▶ Data listing:
· · · · ·

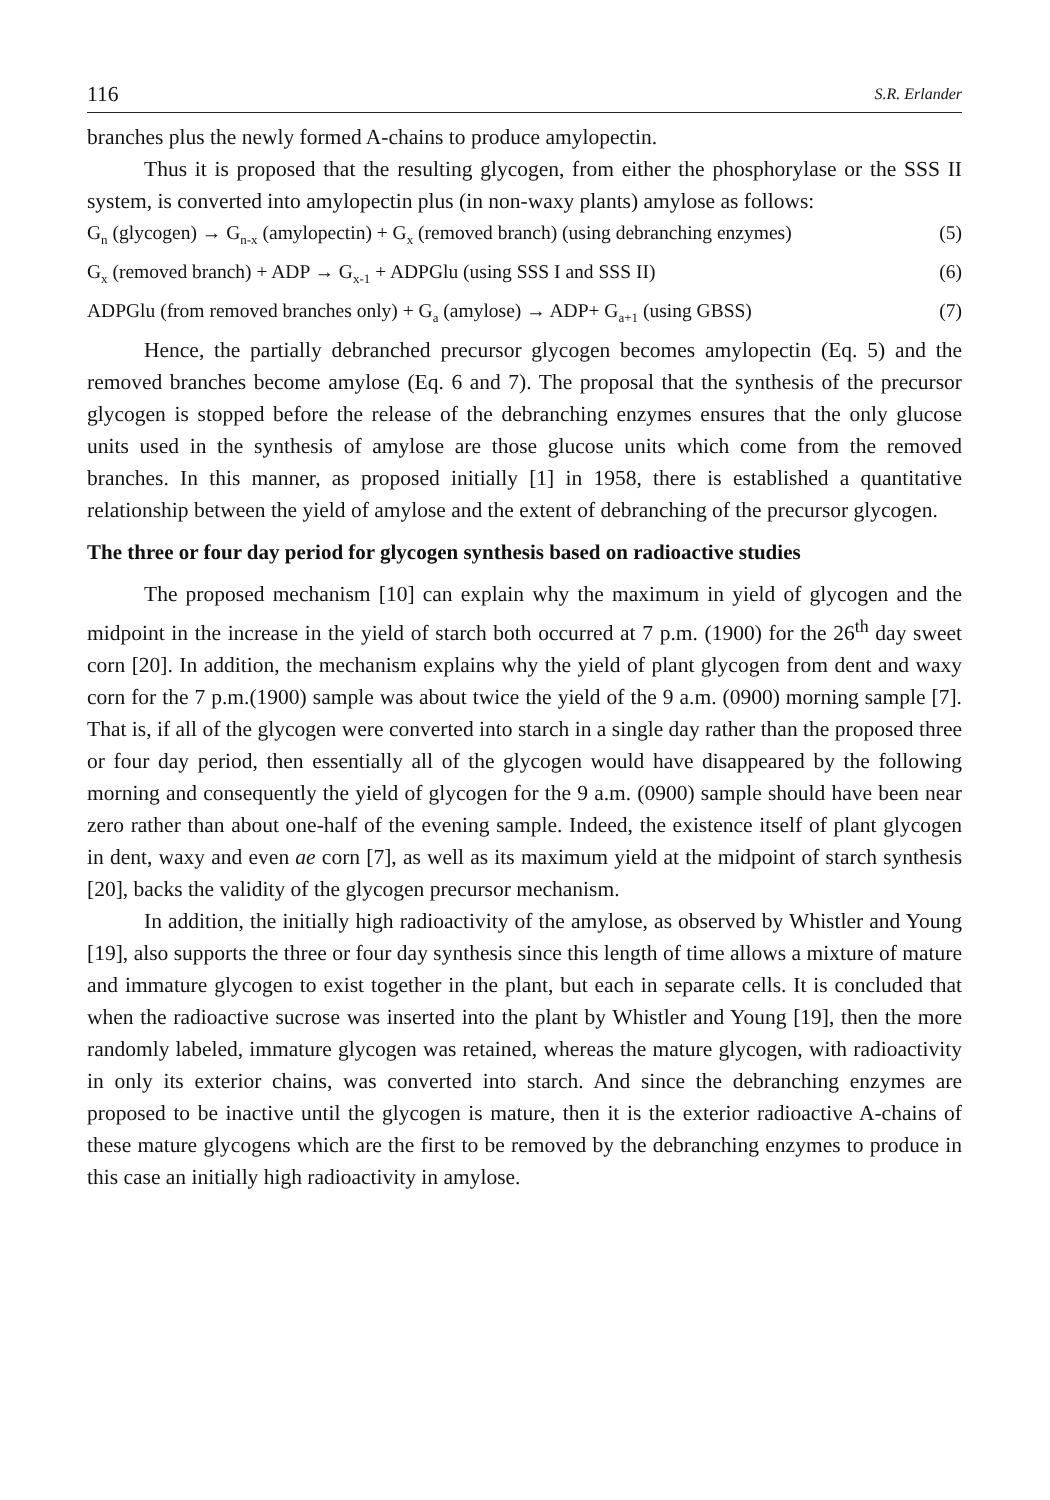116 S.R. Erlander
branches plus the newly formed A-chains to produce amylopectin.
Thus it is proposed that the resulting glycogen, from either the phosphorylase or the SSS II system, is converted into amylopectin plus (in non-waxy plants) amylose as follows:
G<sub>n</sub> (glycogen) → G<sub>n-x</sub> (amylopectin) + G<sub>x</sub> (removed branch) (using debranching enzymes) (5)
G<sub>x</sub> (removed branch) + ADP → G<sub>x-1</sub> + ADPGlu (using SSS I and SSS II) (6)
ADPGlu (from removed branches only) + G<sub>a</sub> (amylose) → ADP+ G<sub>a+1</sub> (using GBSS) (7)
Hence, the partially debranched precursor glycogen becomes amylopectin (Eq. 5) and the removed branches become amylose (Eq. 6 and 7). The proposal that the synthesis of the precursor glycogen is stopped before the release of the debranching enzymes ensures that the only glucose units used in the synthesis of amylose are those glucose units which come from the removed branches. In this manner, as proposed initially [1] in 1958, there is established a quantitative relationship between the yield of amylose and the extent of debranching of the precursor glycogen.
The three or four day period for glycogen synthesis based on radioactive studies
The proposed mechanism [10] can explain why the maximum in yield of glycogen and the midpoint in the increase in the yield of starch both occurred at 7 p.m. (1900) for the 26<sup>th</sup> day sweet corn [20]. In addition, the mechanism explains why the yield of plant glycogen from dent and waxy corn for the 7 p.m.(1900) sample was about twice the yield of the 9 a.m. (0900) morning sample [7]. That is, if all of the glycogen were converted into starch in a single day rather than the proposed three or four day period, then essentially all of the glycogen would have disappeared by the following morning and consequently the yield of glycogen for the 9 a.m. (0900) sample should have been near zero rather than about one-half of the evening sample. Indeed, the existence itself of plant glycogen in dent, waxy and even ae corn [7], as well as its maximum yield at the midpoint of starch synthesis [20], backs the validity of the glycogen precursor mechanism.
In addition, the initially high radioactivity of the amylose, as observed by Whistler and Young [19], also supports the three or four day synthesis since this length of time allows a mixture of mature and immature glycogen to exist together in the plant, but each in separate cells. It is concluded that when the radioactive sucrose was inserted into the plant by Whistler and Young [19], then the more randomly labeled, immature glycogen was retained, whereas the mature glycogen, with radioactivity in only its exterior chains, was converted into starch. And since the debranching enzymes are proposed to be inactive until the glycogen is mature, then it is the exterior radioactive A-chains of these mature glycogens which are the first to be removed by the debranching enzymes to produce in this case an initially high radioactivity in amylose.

· · · · ·

▶ Directions for this task:
Find the word "ADPGlu" in the entries above, then copy each line that holds it.

▶ Answer to this exercise:
G<sub>x</sub> (removed branch) + ADP → G<sub>x-1</sub> + ADPGlu (using SSS I and SSS II) (6)
ADPGlu (from removed branches only) + G<sub>a</sub> (amylose) → ADP+ G<sub>a+1</sub> (using GBSS) (7)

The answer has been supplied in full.